Critics’ Picks

View of “Katie Holten,” 2020, Visual Centre for Contemporary Art, Carlow, Ireland.

View of “Katie Holten,” 2020, Visual Centre for Contemporary Art, Carlow, Ireland.

Carlow

Katie Holten

VISUAL Centre for Contemporary Art
Old Dublin Road
March 23–October 17, 2020

Katie Holten’s Irish Tree Alphabet (A-Z), 2020, is based on an agreeable, legible conceit: matching each letter of the ABCs with the silhouette of a specific tree. Read her twenty-six original pictograms and they become a new language, or at least a new way of using it, in which every letter is an evocation of dendrological diversity. A is a lanky Scots pine; B is a scrawny birch, C is a squat hazel; all the way to Z, these neatly-trimmed tree-glyphs are as individual and graphically nuanced as the Latin characters they replace.

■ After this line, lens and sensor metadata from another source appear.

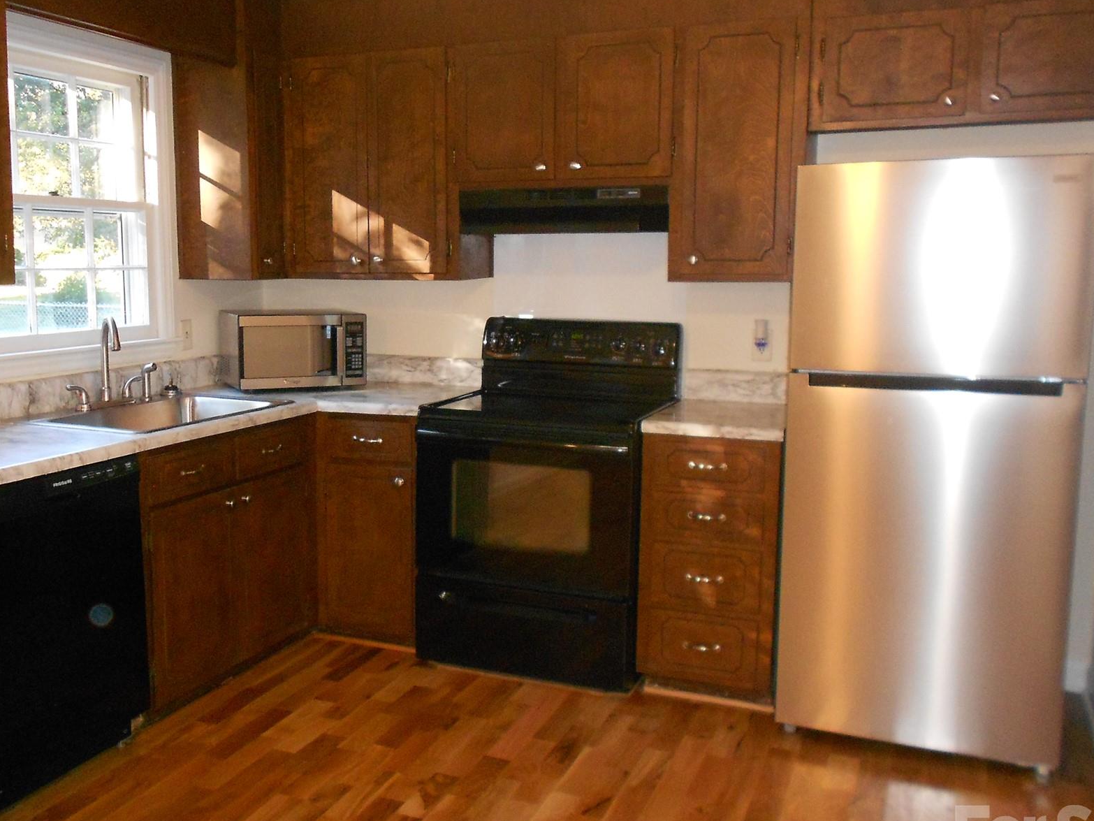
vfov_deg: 41.8
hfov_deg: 53.7
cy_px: 406
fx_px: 1075
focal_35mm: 34
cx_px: 462
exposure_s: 1/25
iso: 400
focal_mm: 4.6
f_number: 3.2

The New York-based, Irish-born Holten has created versions of this adroitly refined bonsai alphabet before: one earlier experiment was the 2015 book About Trees, an anthology of essays—by Tacita Dean, Ursula K. Le Guin, and others—translated into her distinctive sylvan script. For her exhibition at Visual, Holten has updated, localized, and expanded the concept, re-making the tree alphabet with reference to Irish species and creating an environment that introduces understated drama into this potentially didactic endeavor. The tree-letters are pasted in even intervals and at eye-level, a curatorial effect that recalls classroom poster displays or the Stations of the Cross. The exhibition might, thus, be a pleasant place to learn about trees or—with worldwide wildfires in mind—a place to pray for them. In the center of Visual’s high-ceilinged white cube, Holten has positioned a pale timber dais with accompanying benches; the austere design aesthetic hints again at both earnest educational engagement and solemn religious observance. But the intent, here, is to provide a platform for spoken-word performances: it is a clearing amongst the trees, a space where other living forms may unpredictably appear.